I’ve worked a little more with Qdrant’s hybrid queries and noticed that they are useful beyond what I described in my last article. When building a recommendation system, we usually start with vector search to retrieve promising candidates — for example, the top-M videos for a user based on their past behavior in a shared embedding space. This stage focuses on recall, ensuring that relevant items make it into the shortlist. The next step, re-ranking, then improves precision by surfacing the most relevant items using richer signals, such as user affinities toward certain item types.

This often involves multiple systems — a vector database like Qdrant for candidate generation and a separate model (such as XGBoost or a neural network) for re-ranking — leading to additional complexity.

It turns out that you can use Qdrant’s hybrid queries to push model-based re-ranking into the vector database itself! One can implement lightweight models, such as logistic regression, directly inside the query, performing candidate generation and re-ranking through a single API call. It’s useful in early-stage projects where iteration speed and going live quickly are more important than using the most sophisticated model possible. Let’s take a look at an example.

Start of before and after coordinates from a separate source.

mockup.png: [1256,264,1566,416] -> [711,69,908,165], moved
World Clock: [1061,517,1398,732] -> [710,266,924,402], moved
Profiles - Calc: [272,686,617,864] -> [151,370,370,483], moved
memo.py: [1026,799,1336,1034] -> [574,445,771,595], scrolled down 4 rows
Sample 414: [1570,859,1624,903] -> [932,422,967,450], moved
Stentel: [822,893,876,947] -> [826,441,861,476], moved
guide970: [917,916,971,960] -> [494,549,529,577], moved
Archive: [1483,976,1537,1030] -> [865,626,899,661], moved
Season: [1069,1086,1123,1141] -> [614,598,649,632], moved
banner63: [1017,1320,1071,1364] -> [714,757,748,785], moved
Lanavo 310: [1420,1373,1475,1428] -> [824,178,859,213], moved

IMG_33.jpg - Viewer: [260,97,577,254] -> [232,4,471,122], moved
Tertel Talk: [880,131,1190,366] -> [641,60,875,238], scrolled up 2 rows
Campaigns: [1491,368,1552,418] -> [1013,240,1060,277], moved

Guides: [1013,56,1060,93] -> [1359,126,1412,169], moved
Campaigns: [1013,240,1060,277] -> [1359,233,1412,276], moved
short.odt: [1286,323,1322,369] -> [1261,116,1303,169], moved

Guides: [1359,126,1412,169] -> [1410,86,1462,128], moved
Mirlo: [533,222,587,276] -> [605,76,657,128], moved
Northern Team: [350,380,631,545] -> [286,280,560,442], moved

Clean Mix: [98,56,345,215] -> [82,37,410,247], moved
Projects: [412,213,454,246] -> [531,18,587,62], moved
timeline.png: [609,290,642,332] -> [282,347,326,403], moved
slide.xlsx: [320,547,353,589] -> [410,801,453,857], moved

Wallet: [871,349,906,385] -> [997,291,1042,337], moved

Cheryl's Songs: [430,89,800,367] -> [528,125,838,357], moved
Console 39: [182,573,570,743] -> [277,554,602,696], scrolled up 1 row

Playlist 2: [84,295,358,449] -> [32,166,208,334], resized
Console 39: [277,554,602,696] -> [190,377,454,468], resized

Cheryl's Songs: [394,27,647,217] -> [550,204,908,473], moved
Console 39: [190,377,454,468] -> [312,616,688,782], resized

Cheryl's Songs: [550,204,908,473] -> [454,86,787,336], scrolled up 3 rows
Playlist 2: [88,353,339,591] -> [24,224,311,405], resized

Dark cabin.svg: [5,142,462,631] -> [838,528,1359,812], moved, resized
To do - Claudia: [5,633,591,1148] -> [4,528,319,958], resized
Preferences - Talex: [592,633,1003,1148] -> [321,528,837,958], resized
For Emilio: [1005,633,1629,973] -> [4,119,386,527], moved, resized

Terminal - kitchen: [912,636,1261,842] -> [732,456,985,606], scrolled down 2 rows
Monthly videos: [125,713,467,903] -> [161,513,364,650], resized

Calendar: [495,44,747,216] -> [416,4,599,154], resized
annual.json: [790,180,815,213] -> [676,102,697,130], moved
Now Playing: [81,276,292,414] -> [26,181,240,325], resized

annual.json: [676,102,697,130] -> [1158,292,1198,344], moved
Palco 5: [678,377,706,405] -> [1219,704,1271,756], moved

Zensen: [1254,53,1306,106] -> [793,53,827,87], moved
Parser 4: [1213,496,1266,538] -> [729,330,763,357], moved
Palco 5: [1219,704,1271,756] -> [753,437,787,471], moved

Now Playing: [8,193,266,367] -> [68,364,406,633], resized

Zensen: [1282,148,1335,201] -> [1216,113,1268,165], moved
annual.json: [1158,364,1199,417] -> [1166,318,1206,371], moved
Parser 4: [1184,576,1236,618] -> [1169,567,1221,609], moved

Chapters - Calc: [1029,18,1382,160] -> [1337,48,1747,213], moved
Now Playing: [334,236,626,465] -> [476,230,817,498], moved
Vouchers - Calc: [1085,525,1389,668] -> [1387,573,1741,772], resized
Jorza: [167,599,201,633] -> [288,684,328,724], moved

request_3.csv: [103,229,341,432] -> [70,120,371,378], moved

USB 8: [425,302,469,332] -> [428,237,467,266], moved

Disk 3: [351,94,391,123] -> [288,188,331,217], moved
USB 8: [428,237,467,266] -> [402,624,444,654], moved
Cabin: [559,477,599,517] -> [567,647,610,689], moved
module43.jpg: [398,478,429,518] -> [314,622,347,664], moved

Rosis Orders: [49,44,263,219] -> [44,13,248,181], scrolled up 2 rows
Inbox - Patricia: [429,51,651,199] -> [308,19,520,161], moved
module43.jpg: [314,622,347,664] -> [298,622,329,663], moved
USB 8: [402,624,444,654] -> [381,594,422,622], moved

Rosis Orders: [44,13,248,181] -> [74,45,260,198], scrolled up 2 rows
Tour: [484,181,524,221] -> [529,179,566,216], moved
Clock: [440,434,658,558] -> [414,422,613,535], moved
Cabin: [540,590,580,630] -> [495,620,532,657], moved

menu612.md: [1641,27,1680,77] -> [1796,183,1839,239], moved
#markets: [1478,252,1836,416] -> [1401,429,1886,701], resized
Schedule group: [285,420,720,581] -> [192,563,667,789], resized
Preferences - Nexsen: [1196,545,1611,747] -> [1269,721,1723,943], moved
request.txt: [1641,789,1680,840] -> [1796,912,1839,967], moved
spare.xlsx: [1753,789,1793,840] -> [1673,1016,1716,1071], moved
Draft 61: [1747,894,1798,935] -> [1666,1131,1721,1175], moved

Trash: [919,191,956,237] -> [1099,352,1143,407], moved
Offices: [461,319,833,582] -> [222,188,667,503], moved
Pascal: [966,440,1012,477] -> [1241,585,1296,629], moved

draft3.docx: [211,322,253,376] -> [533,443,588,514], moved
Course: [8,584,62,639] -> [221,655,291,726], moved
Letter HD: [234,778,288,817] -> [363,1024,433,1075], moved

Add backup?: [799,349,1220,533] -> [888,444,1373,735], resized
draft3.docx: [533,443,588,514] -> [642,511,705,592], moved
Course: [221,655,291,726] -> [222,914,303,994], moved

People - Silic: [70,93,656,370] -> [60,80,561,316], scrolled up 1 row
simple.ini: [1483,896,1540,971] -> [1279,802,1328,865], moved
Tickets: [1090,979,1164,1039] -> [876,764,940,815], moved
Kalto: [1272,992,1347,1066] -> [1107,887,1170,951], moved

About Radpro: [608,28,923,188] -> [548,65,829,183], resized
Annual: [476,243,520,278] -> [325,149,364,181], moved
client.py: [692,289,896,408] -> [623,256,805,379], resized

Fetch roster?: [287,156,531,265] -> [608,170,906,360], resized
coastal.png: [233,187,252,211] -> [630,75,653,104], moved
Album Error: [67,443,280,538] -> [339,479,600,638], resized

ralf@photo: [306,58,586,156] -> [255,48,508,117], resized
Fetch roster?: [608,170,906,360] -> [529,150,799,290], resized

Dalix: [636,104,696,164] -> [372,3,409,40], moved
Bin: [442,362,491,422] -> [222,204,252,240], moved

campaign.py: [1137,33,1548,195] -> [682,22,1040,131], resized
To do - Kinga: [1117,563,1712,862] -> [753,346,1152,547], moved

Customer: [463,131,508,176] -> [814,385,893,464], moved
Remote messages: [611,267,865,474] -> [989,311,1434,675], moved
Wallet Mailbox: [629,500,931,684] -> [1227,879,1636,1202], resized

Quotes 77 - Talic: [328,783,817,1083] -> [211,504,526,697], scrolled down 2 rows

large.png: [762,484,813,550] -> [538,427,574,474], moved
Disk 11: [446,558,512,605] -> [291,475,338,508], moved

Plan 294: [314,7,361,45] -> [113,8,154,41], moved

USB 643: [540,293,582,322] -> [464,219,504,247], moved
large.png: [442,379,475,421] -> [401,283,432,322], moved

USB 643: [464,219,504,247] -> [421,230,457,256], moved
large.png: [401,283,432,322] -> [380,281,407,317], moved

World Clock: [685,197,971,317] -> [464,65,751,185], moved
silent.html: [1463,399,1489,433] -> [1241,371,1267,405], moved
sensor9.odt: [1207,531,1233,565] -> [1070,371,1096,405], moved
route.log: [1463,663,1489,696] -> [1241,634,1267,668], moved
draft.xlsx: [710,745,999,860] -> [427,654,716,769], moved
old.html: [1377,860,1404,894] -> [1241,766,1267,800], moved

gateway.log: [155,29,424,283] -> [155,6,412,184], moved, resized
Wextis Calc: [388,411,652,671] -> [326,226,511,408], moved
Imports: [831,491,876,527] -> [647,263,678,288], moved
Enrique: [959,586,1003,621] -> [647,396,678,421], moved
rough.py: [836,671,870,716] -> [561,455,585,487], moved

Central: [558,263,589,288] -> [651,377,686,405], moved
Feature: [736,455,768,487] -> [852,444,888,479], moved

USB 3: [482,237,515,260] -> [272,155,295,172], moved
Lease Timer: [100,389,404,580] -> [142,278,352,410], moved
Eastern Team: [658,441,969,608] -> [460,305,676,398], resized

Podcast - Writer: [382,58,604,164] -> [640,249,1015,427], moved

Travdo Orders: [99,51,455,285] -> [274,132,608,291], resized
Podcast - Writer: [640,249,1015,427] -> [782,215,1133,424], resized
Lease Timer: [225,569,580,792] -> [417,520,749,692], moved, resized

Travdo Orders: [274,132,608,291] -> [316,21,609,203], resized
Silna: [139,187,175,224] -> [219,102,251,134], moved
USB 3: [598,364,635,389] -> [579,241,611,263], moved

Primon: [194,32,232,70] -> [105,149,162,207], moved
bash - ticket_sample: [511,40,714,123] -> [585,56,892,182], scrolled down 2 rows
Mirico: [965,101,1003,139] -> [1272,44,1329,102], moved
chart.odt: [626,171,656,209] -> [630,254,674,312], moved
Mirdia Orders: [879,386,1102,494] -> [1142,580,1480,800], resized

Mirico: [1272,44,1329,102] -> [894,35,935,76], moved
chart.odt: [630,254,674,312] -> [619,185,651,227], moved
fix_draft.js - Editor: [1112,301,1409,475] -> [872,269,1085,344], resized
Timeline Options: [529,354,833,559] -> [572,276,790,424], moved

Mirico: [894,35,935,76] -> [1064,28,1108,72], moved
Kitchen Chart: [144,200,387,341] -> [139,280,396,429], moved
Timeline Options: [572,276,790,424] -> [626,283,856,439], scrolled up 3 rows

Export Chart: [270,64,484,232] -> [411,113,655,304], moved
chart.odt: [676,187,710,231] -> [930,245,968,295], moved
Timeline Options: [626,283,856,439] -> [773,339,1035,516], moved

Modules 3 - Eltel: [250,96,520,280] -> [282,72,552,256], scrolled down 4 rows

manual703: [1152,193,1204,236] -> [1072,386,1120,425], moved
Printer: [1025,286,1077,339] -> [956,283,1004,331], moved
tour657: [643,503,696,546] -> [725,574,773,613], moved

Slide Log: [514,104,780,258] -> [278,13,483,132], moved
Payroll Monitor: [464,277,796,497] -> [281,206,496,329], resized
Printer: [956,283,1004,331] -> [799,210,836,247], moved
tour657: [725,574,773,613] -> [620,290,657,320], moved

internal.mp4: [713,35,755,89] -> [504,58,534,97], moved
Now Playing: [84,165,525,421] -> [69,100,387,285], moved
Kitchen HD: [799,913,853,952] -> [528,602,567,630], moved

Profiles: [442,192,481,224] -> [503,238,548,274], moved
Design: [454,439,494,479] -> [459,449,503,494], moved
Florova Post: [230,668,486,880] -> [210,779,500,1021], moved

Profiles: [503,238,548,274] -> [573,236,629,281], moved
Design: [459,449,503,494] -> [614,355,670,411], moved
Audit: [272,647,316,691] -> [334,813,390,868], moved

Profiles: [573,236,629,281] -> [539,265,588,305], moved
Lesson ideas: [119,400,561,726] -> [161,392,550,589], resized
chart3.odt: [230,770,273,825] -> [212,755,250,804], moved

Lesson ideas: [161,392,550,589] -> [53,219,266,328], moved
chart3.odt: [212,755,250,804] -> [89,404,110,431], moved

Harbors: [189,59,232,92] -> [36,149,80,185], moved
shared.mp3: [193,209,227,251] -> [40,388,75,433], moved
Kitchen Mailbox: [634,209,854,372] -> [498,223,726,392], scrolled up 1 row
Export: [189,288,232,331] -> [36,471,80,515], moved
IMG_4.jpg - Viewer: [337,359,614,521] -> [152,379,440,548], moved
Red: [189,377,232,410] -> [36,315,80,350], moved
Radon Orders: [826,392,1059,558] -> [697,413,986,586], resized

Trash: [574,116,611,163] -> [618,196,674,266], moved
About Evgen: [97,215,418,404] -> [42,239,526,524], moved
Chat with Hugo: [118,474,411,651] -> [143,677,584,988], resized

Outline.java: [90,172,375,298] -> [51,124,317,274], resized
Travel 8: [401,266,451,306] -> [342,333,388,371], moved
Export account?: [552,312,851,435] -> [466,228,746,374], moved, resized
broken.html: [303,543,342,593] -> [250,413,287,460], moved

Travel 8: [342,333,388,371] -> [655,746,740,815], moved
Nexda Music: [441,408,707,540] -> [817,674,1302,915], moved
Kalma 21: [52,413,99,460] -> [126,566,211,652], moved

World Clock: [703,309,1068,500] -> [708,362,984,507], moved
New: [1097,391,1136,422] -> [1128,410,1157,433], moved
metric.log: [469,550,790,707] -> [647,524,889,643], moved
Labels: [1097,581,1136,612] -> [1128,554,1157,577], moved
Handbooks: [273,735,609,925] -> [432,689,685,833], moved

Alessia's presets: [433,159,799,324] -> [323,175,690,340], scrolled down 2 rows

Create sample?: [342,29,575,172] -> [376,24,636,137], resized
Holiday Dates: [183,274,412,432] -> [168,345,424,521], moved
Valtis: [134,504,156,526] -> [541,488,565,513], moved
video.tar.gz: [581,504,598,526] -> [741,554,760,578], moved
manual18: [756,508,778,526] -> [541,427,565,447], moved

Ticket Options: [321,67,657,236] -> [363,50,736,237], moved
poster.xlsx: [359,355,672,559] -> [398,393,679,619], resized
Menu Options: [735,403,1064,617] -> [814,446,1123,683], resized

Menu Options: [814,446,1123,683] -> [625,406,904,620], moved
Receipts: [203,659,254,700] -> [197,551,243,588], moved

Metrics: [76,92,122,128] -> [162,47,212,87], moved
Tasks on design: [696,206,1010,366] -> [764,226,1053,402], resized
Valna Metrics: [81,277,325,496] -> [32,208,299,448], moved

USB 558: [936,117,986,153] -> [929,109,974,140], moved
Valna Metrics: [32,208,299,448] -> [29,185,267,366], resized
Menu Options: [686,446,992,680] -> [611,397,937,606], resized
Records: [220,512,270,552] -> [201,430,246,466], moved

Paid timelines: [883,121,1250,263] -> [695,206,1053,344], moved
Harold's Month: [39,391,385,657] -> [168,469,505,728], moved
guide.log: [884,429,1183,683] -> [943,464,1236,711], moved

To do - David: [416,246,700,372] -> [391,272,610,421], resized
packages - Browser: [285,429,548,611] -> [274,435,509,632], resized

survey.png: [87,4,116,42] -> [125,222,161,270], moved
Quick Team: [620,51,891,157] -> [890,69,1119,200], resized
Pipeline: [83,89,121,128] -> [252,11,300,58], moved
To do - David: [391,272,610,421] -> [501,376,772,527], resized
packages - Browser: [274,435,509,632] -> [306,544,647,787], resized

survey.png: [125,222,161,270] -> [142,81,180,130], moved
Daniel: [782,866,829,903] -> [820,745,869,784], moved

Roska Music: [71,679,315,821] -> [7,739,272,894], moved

Recall the definition of the probability function of a logistic regression model:

\[ P(y = 1 \mid \mathbf{x}) = \sigma(\mathbf{w}^\top \mathbf{x} + b) = \frac{1}{1 + e^{-(\mathbf{w}^\top \mathbf{x} + b)}} \]

where P(y = 1 | x) models the relevance for candidate x. This can be expressed via the Qdrant API as follows:

from qdrant_client import models

w = [0.1, 0.5, 0.3, 0.1] # example weights
b = 0.2 # example bias
user_features = {...}

# z = w^T x + b
z_linear = models.SumExpression(sum=[
    models.MultExpression(mult=[w[0], "$score"]),
    models.MultExpression(mult=[w[1], "x1"]), # from Qdrant payload
    models.MultExpression(mult=[w[2], "x2"]), # from Qdrant payload
    models.MultExpression(mult=[w[3], user_features[user_id]["item_affinity"]]),
    b,
])

Note that we can drop the sigmoid term as it does not influence the ranking. This formula can then be used as part of a Qdrant query:

from qdrant_client import QdrantClient

client = QdrantClient(url="http://localhost:6333")

result = client.query_points(
    collection_name="mycollection",
    prefetch=models.Prefetch(
        query=[0.2, 0.8, 0.6],
        limit=50
    ),
    query=models.FormulaQuery(
        formula=z_linear
    )
)

That’s it! This query now combines both candidate generation (via prefetch) and re-ranking. Note that the weights of the logistic regression model must still be learned — for example, using an implementation from scikit-learn. This approach isn’t meant to replace a full-fledged ranking system though, but I think it could be an excellent starting point for rapid experimentation and early-stage deployments.